## Exercise instructions
The answer must be every line from the entries below that includes "Escolas".

## Data under study

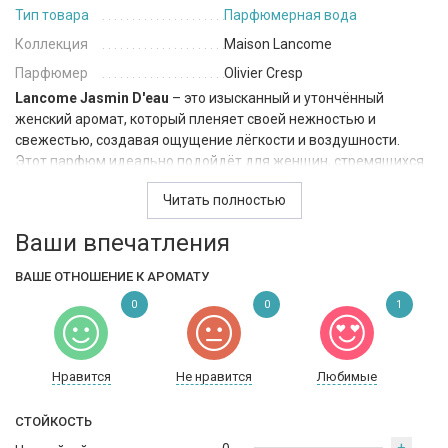
Тип товара
Парфюмерная вода
Коллекция
Maison Lancome
Парфюмер
Olivier Cresp
Lancome Jasmin D'eau
– это изысканный и утончённый
женский аромат, который пленяет своей нежностью и
свежестью, создавая ощущение лёгкости и воздушности.
Этот парфюм идеально подойдёт для женщин, стремящихся
подчеркнуть свою элегантность и природную красоту с
Читать полностью
помощью мягкого и гармоничного аромата. Относится к
семейству цветочные.
Ваши впечатления
Аромат открывается яркими и освежающими нотами
ВАШЕ ОТНОШЕНИЕ К АРОМАТУ
бергамота, которые придают композиции бодрящую
цитрусовую свежесть. Этот начальный аккорд дарит
0
0
1
ощущение чистоты и прозрачности, словно солнечные лучи,
проникающие сквозь листву. Сердце аромата расцветает
богатым и нежным букетом из жасмина, чая, цветка сливы,
Нравится
Не нравится
Любимые
белого персика и жасминового чая. Жасмин придаёт
композиции роскошную цветочную насыщенность, чай
СТОЙКОСТЬ
добавляет изысканные и слегка горьковатые акценты, цветок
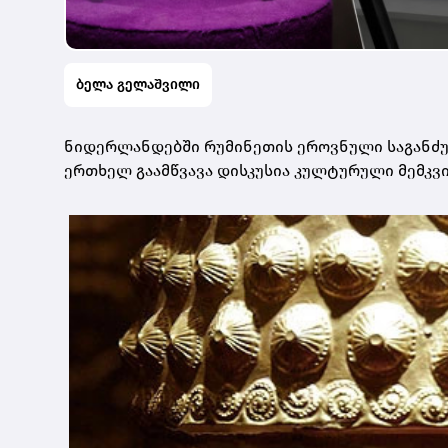
ბელა გელაშვილი
ნიდერლანდებში რუმინეთის ეროვნული საგანძ
ერთხელ გაამწვავა დისკუსია კულტურული მემკვ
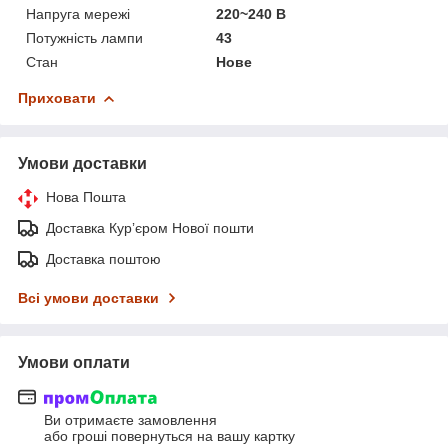
Напруга мережі
220~240 В
Потужність лампи
43
Стан
Нове
Приховати
Умови доставки
Нова Пошта
Доставка Курʼєром Нової пошти
Доставка поштою
Всі умови доставки
Умови оплати
Ви отримаєте замовлення
або гроші повернуться на вашу картку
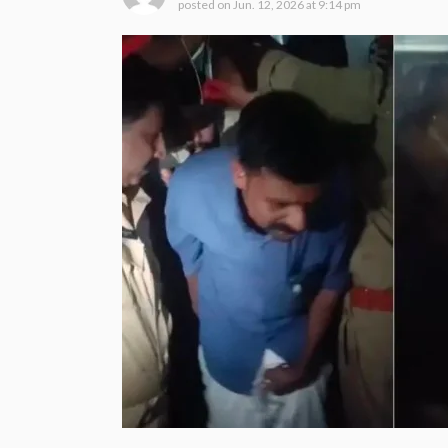
posted on
Jun. 12, 2026 at 9:14 pm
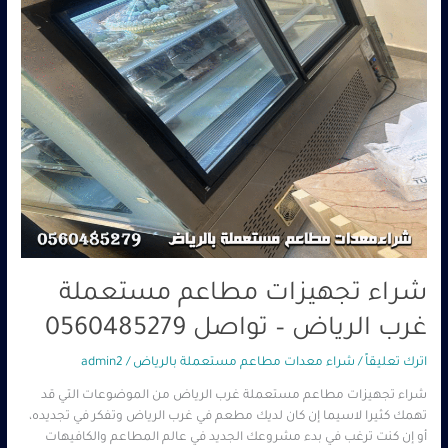
تواصل
0560485279
شراء تجهيزات مطاعم مستعملة
غرب الرياض – تواصل 0560485279
اترك تعليقاً
/
شراء معدات مطاعم مستعملة بالرياض
/
admin2
شراء تجهيزات مطاعم مستعملة غرب الرياض من الموضوعات التي قد
تهمك كثيرا لاسيما إن كان لديك مطعم في غرب الرياض وتفكر في تجديده،
أو إن كنت ترغب في بدء مشروعك الجديد في عالم المطاعم والكافيهات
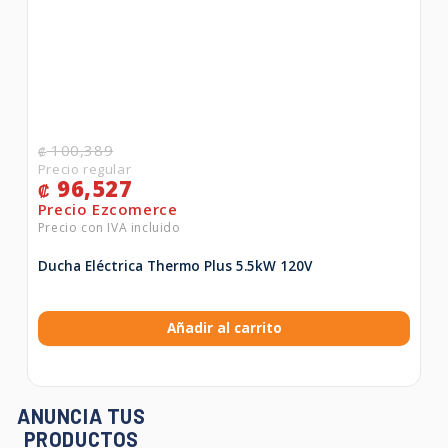
100,389
₡
96,527
₡
Ducha Eléctrica Thermo Plus 5.5kW 120V
Añadir al carrito
ANUNCIA TUS
PRODUCTOS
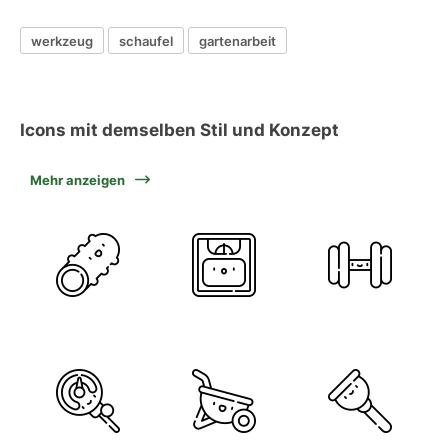
werkzeug
schaufel
gartenarbeit
Icons mit demselben Stil und Konzept
Mehr anzeigen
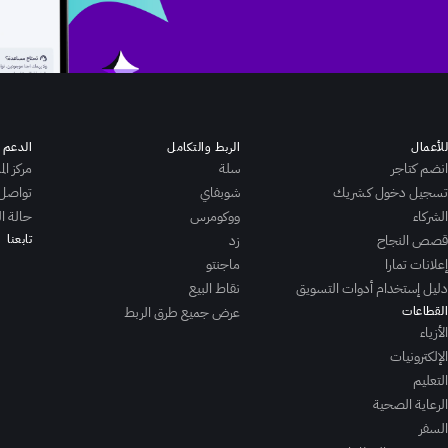
للأعمال
الربط والتكامل
الدعم ا
انضم كتاجر
سلة
مركز ال
تسجيل دخول كـشريك
شوبفاي
تواصل معنا:
الشركاء
ووكومرس
حالة ا
قصص النجاح
زد
تابعنا
إعلانات تمارا
ماجنتو
دليل إستخدام أدوات التسويق
نقاط البيع
القطاعات
عرض جميع طرق الربط
الأزياء
الإلكترونيات
التعليم
الرعاية الصحية
السفر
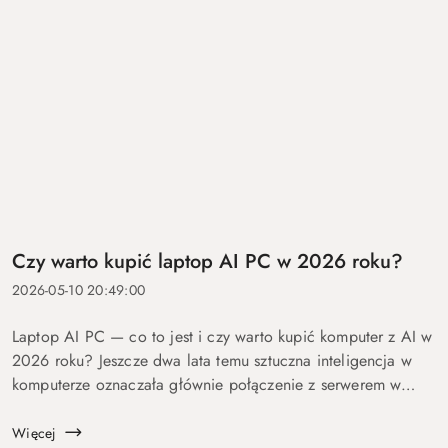
Czy warto kupić laptop AI PC w 2026 roku?
2026-05-10 20:49:00
Laptop AI PC — co to jest i czy warto kupić komputer z AI w
2026 roku? Jeszcze dwa lata temu sztuczna inteligencja w
komputerze oznaczała głównie połączenie z serwerem w
chmurze i odpowiedź po kilku sekundach oczekiwania. Dziś
coraz więcej mo...
Więcej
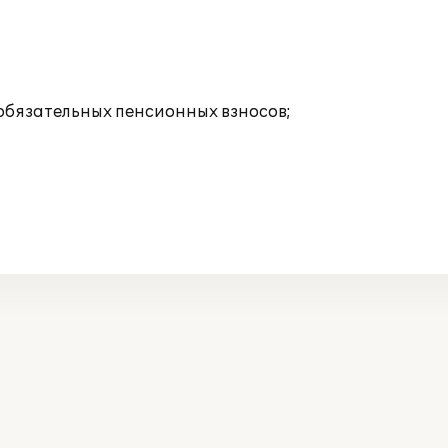
 обязательных пенсионных взносов;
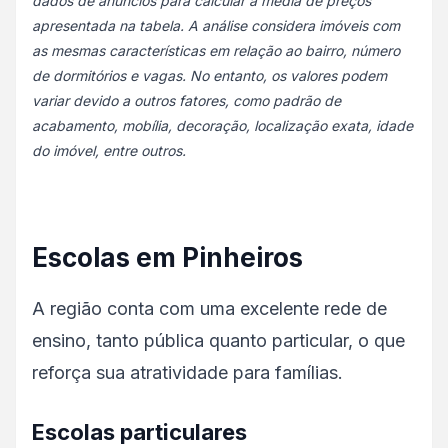
dados de anúncios para calcular a média de preços
apresentada na tabela. A análise considera imóveis com
as mesmas características em relação ao bairro, número
de dormitórios e vagas. No entanto, os valores podem
variar devido a outros fatores, como padrão de
acabamento, mobília, decoração, localização exata, idade
do imóvel, entre outros.
Escolas em Pinheiros
A região conta com uma excelente rede de
ensino, tanto pública quanto particular, o que
reforça sua atratividade para famílias.
Escolas particulares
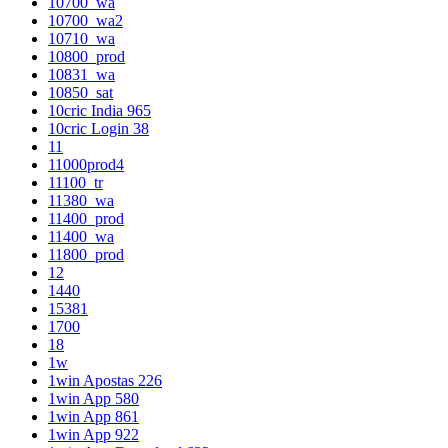
10700_wa
10700_wa2
10710_wa
10800_prod
10831_wa
10850_sat
10cric India 965
10cric Login 38
11
11000prod4
11100_tr
11380_wa
11400_prod
11400_wa
11800_prod
12
1440
15381
1700
18
1w
1win Apostas 226
1win App 580
1win App 861
1win App 922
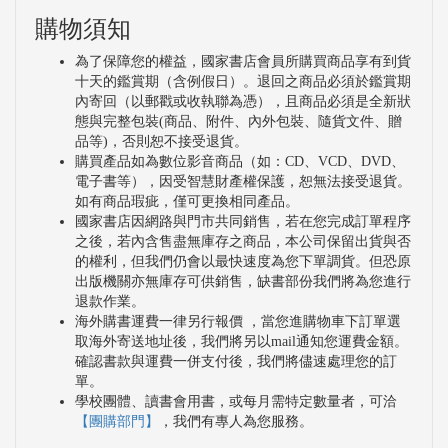
購物須知
為了保障您的權益，國家書店會員所購買商品享有到貨
十天的鑑賞期（含例假日）。退回之商品必須於鑑賞期
內寄回（以郵戳或收執聯為憑），且商品必須是全新狀
態與完整包裝(商品、附件、內外包裝、隨貨文件、贈
品等)，否則恕不接受退貨。
購買產品如為數位影音商品（如：CD、VCD、DVD、
電子書等），因受智慧財產權保護，恕無法接受退貨。
如有商品瑕疵，僅可更換相同產品。
國家書店因網路與門市共同銷售，若在您完成訂單程序
之後，若內含售盡無庫存之商品，本公司保留出貨與否
的權利，但我們仍會以最快速度為您下單調貨。但恐原
出版機關亦無庫存可供銷售，缺書部份我們將為您進行
退款作業。
海外購書運費一律另行報價 ，當您進購物車下訂單選
取海外寄送地址後，我們將另以mail通知您運費金額。
確認書款與運費一併支付後，我們將儘速處理您的訂
單。
學校團體、讀書會用書，或每月需特定數量者，可洽
【團購部門】
，我們有專人為您服務。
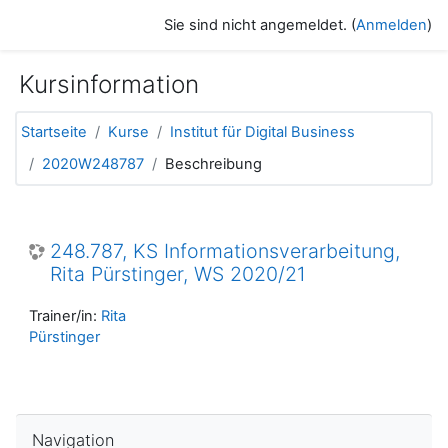
Zum Hauptinhalt
Sie sind nicht angemeldet. (
Anmelden
)
Kursinformation
Startseite
Kurse
Institut für Digital Business
2020W248787
Beschreibung
248.787, KS Informationsverarbeitung,
Rita Pürstinger, WS 2020/21
Trainer/in:
Rita
Pürstinger
Navigation überspringen
Navigation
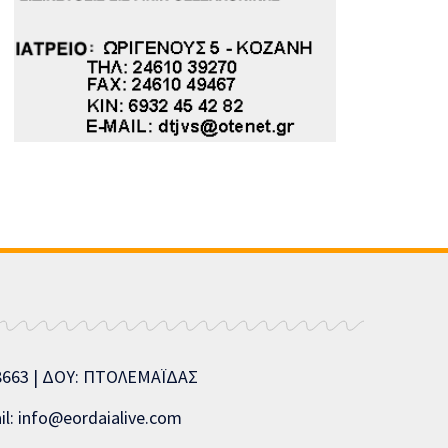
08663 | ΔΟΥ: ΠΤΟΛΕΜΑΪΔΑΣ
l: info@eordaialive.com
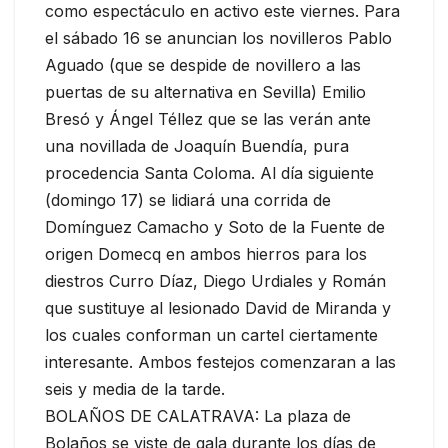
como espectáculo en activo este viernes. Para
el sábado 16 se anuncian los novilleros Pablo
Aguado (que se despide de novillero a las
puertas de su alternativa en Sevilla) Emilio
Bresó y Ángel Téllez que se las verán ante
una novillada de Joaquín Buendía, pura
procedencia Santa Coloma. Al día siguiente
(domingo 17) se lidiará una corrida de
Domínguez Camacho y Soto de la Fuente de
origen Domecq en ambos hierros para los
diestros Curro Díaz, Diego Urdiales y Román
que sustituye al lesionado David de Miranda y
los cuales conforman un cartel ciertamente
interesante. Ambos festejos comenzaran a las
seis y media de la tarde.
BOLAÑOS DE CALATRAVA: La plaza de
Bolaños se viste de gala durante los días de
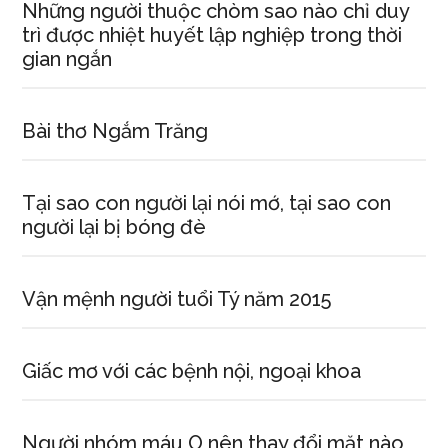
Những người thuộc chòm sao nào chỉ duy
trì được nhiệt huyết lập nghiệp trong thời
gian ngắn
Bài thơ Ngắm Trăng
Tại sao con người lại nói mớ, tại sao con
người lại bị bóng đè
Vận mệnh người tuổi Tý năm 2015
Giấc mơ với các bệnh nội, ngoại khoa
Người nhóm máu O nên thay đổi mặt nào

## Solution to the exercise
Escolas em Pinheiros
Escolas particulares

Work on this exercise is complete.